== Data for analysis ==
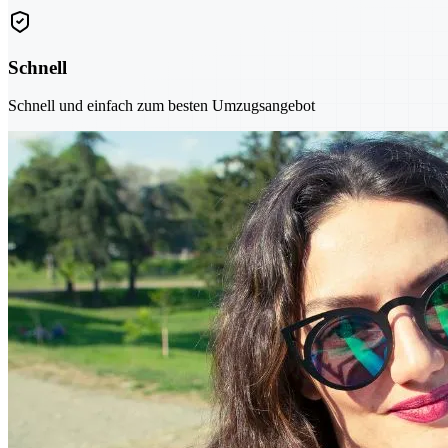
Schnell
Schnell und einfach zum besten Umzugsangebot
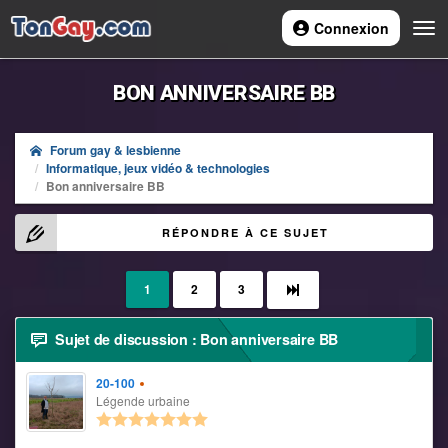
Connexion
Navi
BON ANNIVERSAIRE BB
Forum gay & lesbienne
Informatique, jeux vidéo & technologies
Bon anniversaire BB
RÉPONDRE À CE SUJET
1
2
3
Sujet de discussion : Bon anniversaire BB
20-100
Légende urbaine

==

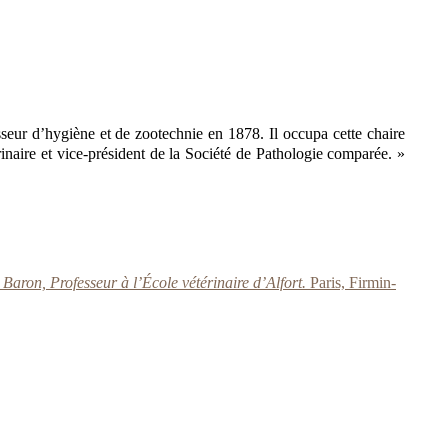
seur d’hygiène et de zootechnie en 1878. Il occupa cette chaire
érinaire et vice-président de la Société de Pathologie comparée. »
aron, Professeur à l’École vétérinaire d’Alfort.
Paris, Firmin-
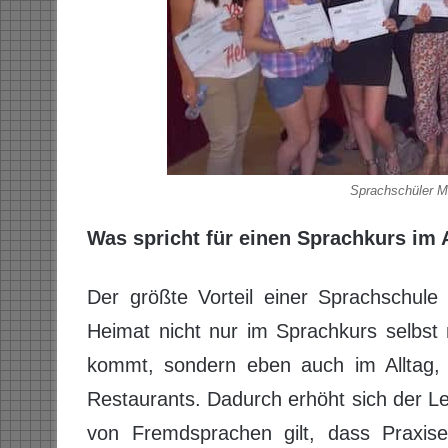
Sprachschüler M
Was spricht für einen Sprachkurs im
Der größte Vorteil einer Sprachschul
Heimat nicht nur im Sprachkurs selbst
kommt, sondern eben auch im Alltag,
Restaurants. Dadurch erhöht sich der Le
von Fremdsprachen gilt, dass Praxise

== What the exercise asks ==
Copy out word for word the lines of the material that run from the line containing "Sprachschüler M" up to and including the line containing "von Fremdsprachen gilt, dass Praxise".

== Answer section ==
Sprachschüler M
Was spricht für einen Sprachkurs im
Der größte Vorteil einer Sprachschul
Heimat nicht nur im Sprachkurs selbst
kommt, sondern eben auch im Alltag,
Restaurants. Dadurch erhöht sich der Le
von Fremdsprachen gilt, dass Praxise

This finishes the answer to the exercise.